Stored data:
+++

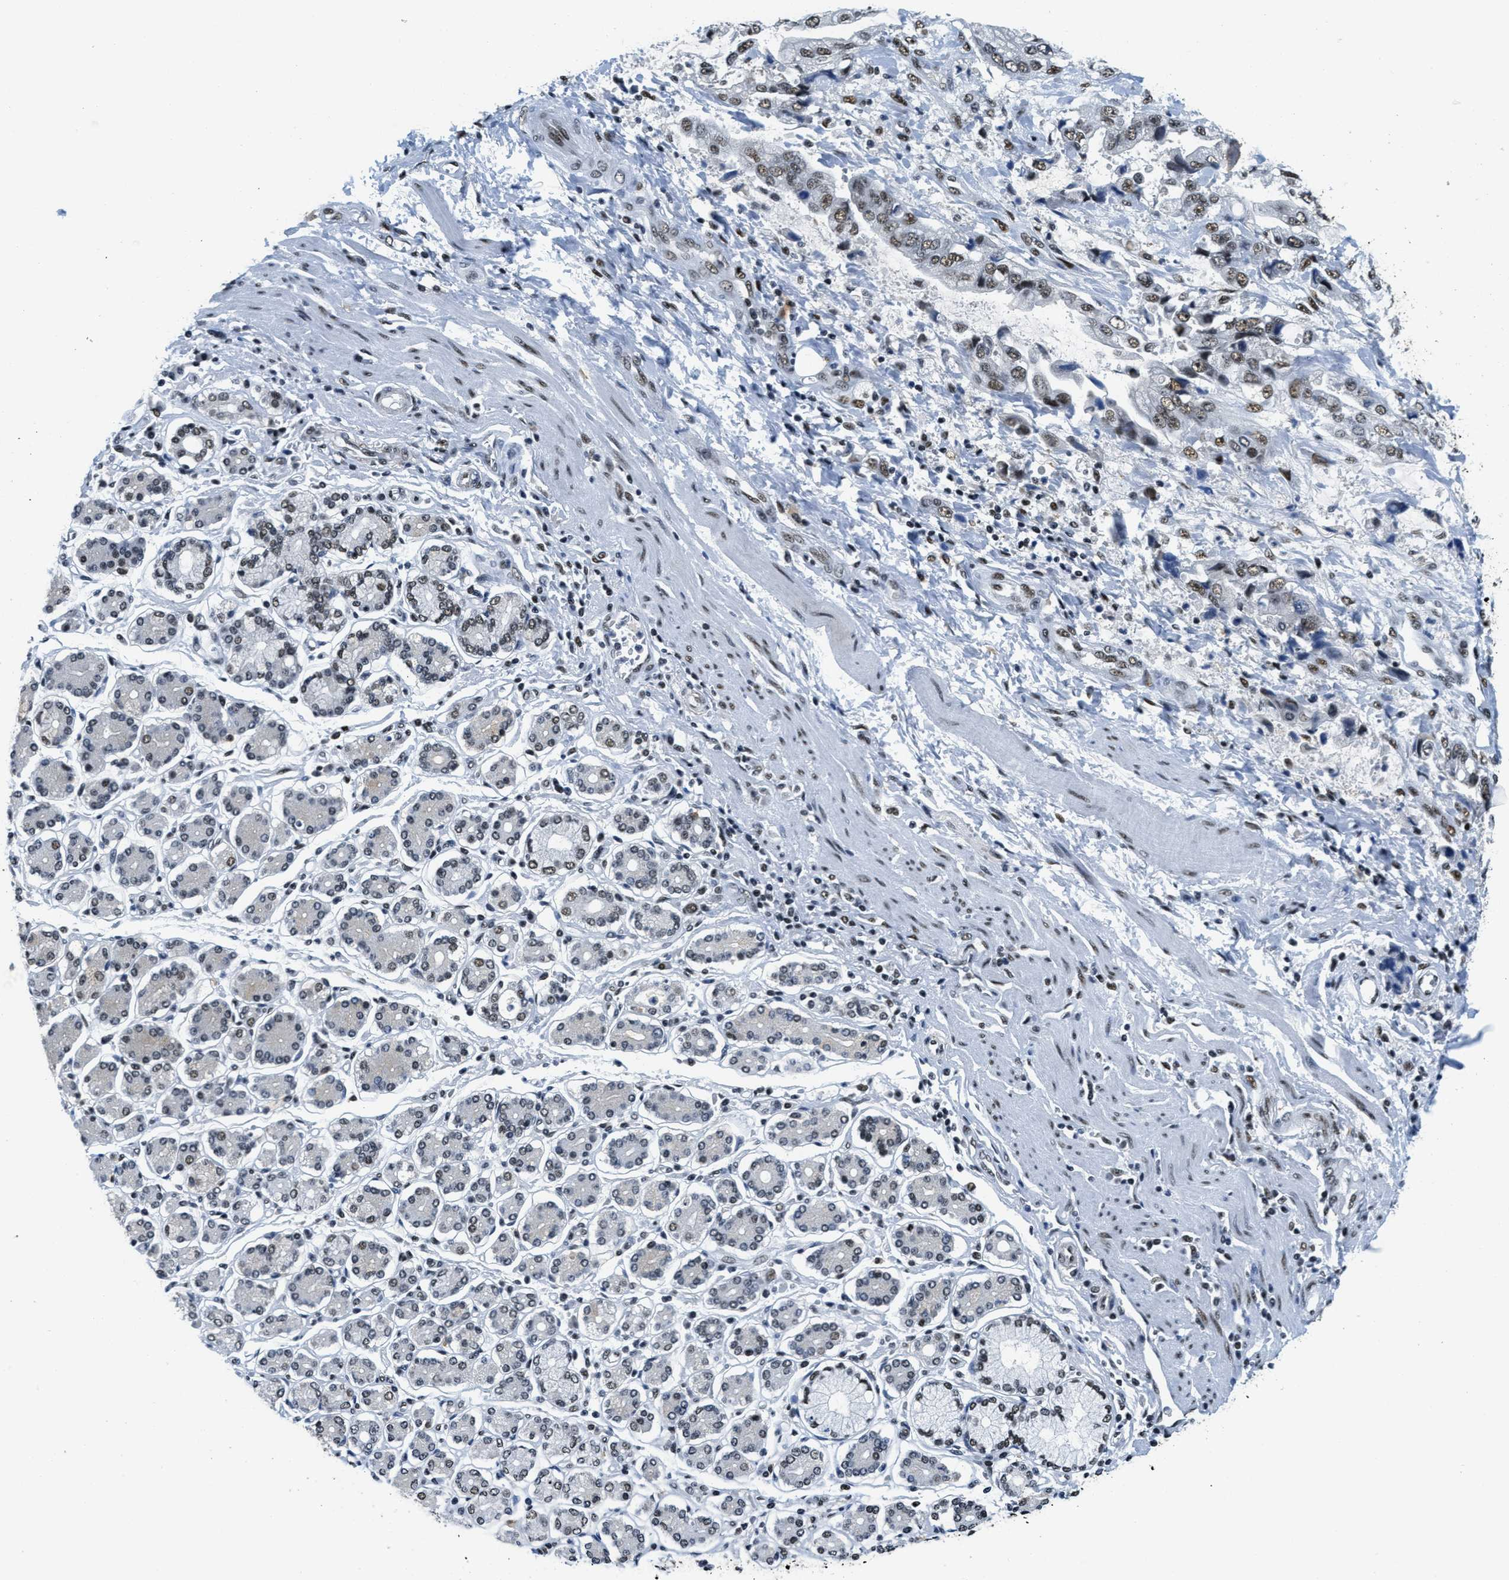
{"staining": {"intensity": "weak", "quantity": ">75%", "location": "nuclear"}, "tissue": "stomach cancer", "cell_type": "Tumor cells", "image_type": "cancer", "snomed": [{"axis": "morphology", "description": "Normal tissue, NOS"}, {"axis": "morphology", "description": "Adenocarcinoma, NOS"}, {"axis": "topography", "description": "Stomach"}], "caption": "IHC photomicrograph of neoplastic tissue: stomach cancer stained using immunohistochemistry demonstrates low levels of weak protein expression localized specifically in the nuclear of tumor cells, appearing as a nuclear brown color.", "gene": "SSB", "patient": {"sex": "male", "age": 62}}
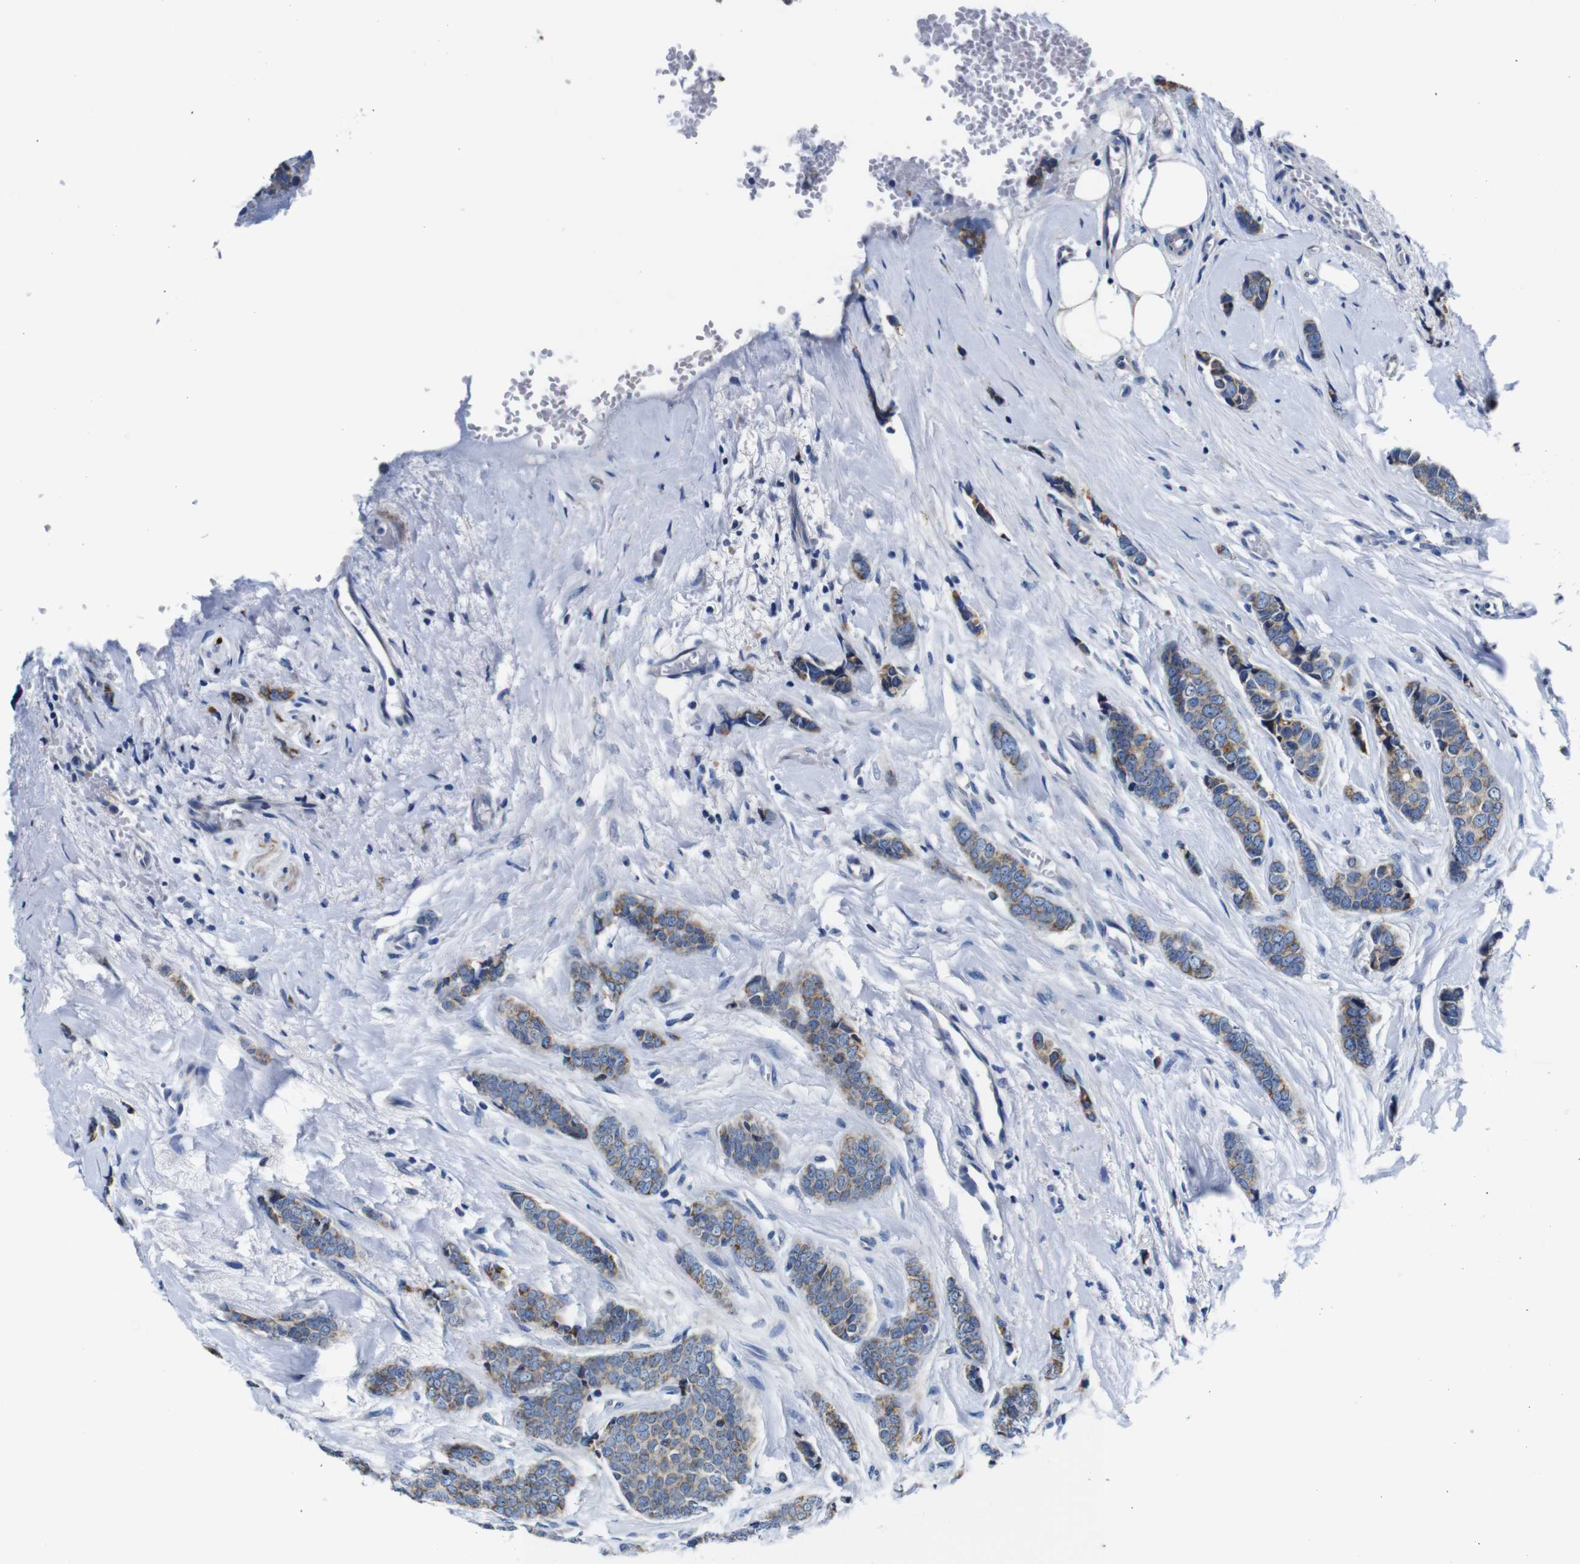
{"staining": {"intensity": "moderate", "quantity": "25%-75%", "location": "cytoplasmic/membranous"}, "tissue": "breast cancer", "cell_type": "Tumor cells", "image_type": "cancer", "snomed": [{"axis": "morphology", "description": "Lobular carcinoma"}, {"axis": "topography", "description": "Skin"}, {"axis": "topography", "description": "Breast"}], "caption": "IHC image of human lobular carcinoma (breast) stained for a protein (brown), which reveals medium levels of moderate cytoplasmic/membranous staining in approximately 25%-75% of tumor cells.", "gene": "SNX19", "patient": {"sex": "female", "age": 46}}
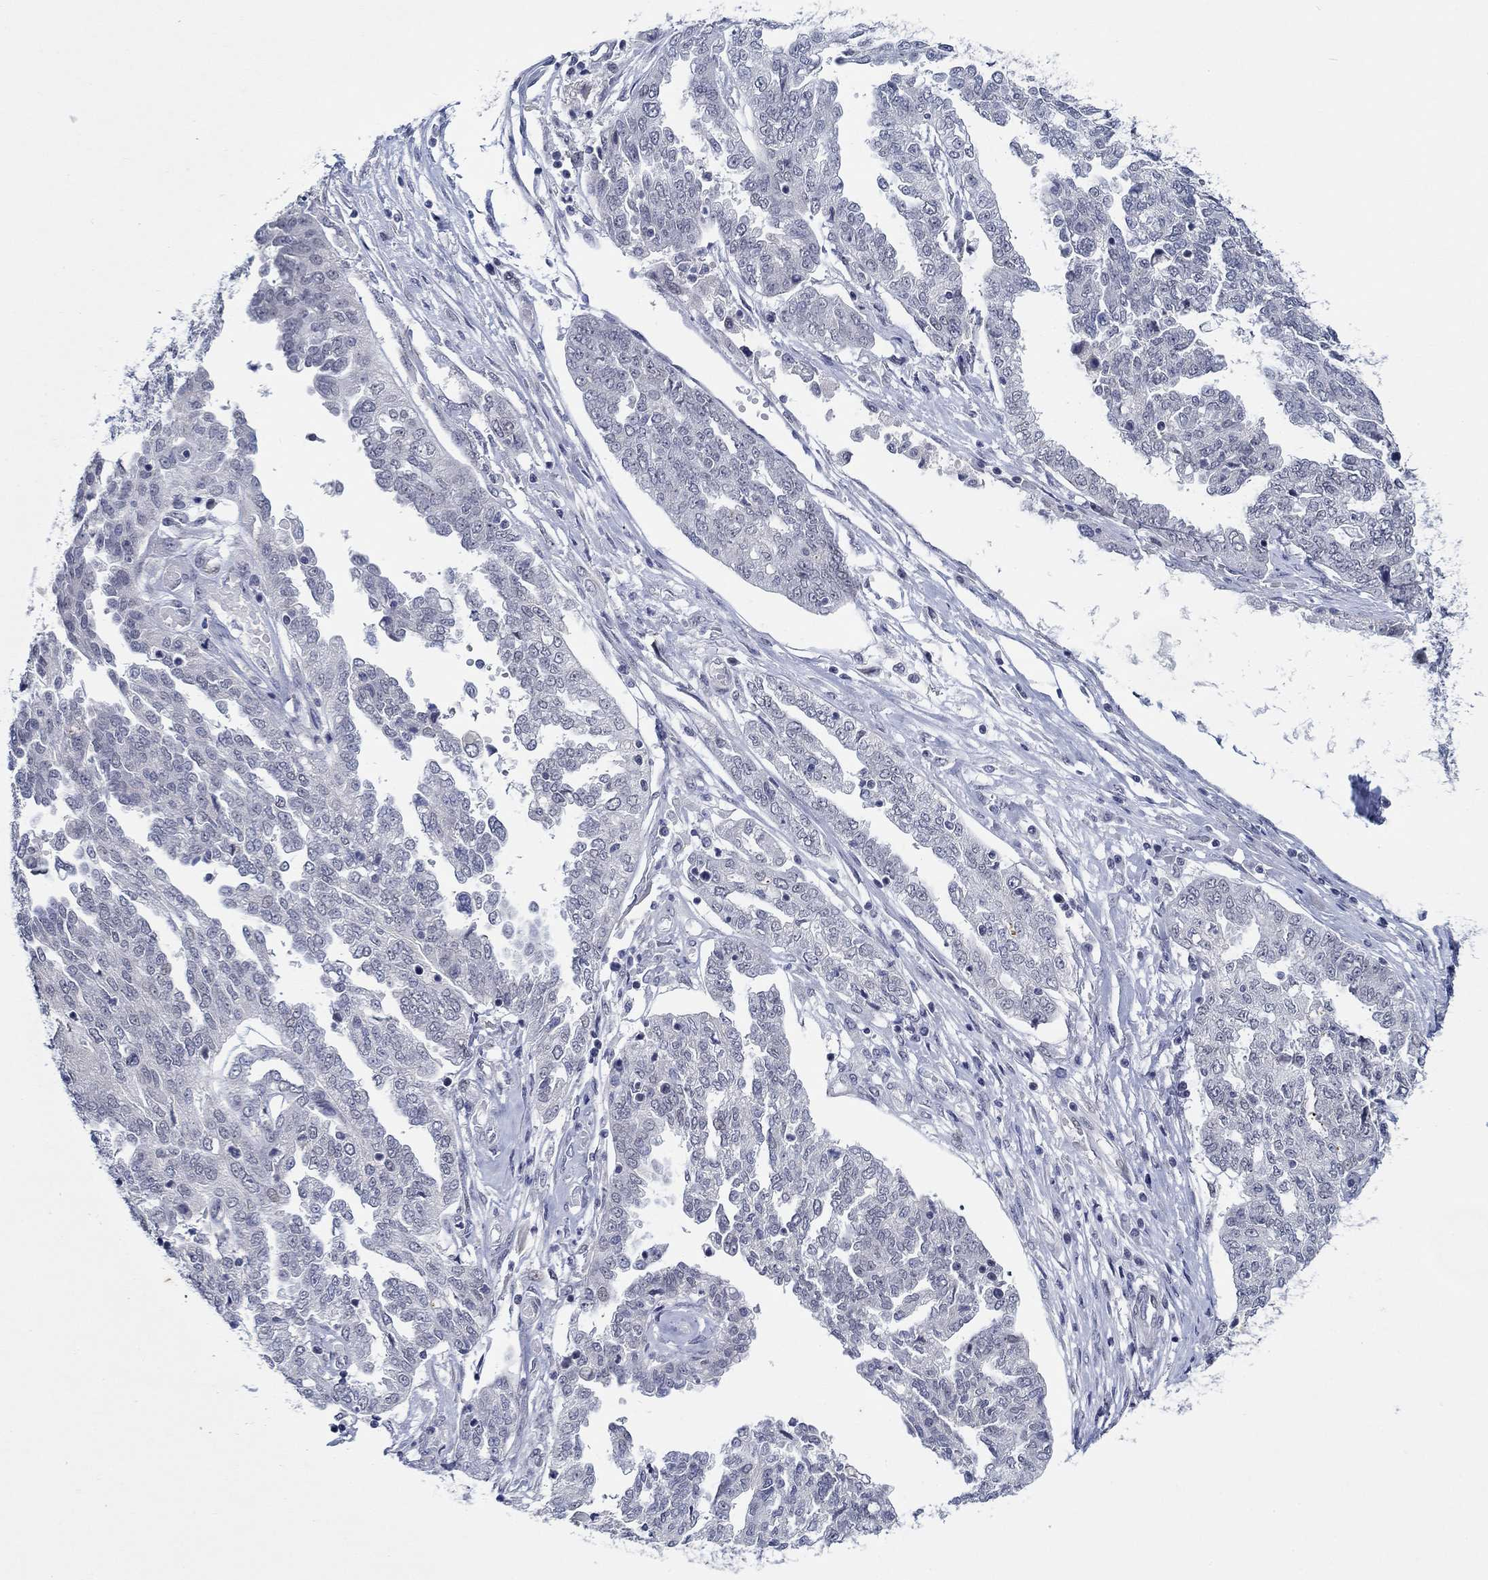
{"staining": {"intensity": "negative", "quantity": "none", "location": "none"}, "tissue": "ovarian cancer", "cell_type": "Tumor cells", "image_type": "cancer", "snomed": [{"axis": "morphology", "description": "Cystadenocarcinoma, serous, NOS"}, {"axis": "topography", "description": "Ovary"}], "caption": "A high-resolution histopathology image shows immunohistochemistry staining of ovarian cancer (serous cystadenocarcinoma), which exhibits no significant staining in tumor cells. (DAB immunohistochemistry, high magnification).", "gene": "SLC34A1", "patient": {"sex": "female", "age": 67}}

+++

Activity: Give back the material word for word and drop the pictures it holds.

Your response:
{"staining": {"intensity": "weak", "quantity": ">75%", "location": "nuclear"}, "tissue": "stomach cancer", "cell_type": "Tumor cells", "image_type": "cancer", "snomed": [{"axis": "morphology", "description": "Normal tissue, NOS"}, {"axis": "morphology", "description": "Adenocarcinoma, NOS"}, {"axis": "topography", "description": "Stomach"}], "caption": "IHC photomicrograph of neoplastic tissue: stomach cancer stained using immunohistochemistry demonstrates low levels of weak protein expression localized specifically in the nuclear of tumor cells, appearing as a nuclear brown color.", "gene": "SSB", "patient": {"sex": "male", "age": 62}}
{"staining": {"intensity": "moderate", "quantity": "25%-75%", "location": "cytoplasmic/membranous"}, "tissue": "breast cancer", "cell_type": "Tumor cells", "image_type": "cancer", "snomed": [{"axis": "morphology", "description": "Lobular carcinoma"}, {"axis": "topography", "description": "Skin"}, {"axis": "topography", "description": "Breast"}], "caption": "IHC image of human lobular carcinoma (breast) stained for a protein (brown), which reveals medium levels of moderate cytoplasmic/membranous staining in approximately 25%-75% of tumor cells.", "gene": "SNX19", "patient": {"sex": "female", "age": 46}}
{"staining": {"intensity": "negative", "quantity": "none", "location": "none"}, "tissue": "ovarian cancer", "cell_type": "Tumor cells", "image_type": "cancer", "snomed": [{"axis": "morphology", "description": "Cystadenocarcinoma, serous, NOS"}, {"axis": "topography", "description": "Ovary"}], "caption": "A high-resolution histopathology image shows immunohistochemistry staining of ovarian cancer (serous cystadenocarcinoma), which exhibits no significant staining in tumor cells. (DAB immunohistochemistry, high magnification).", "gene": "SLC34A1", "patient": {"sex": "female", "age": 67}}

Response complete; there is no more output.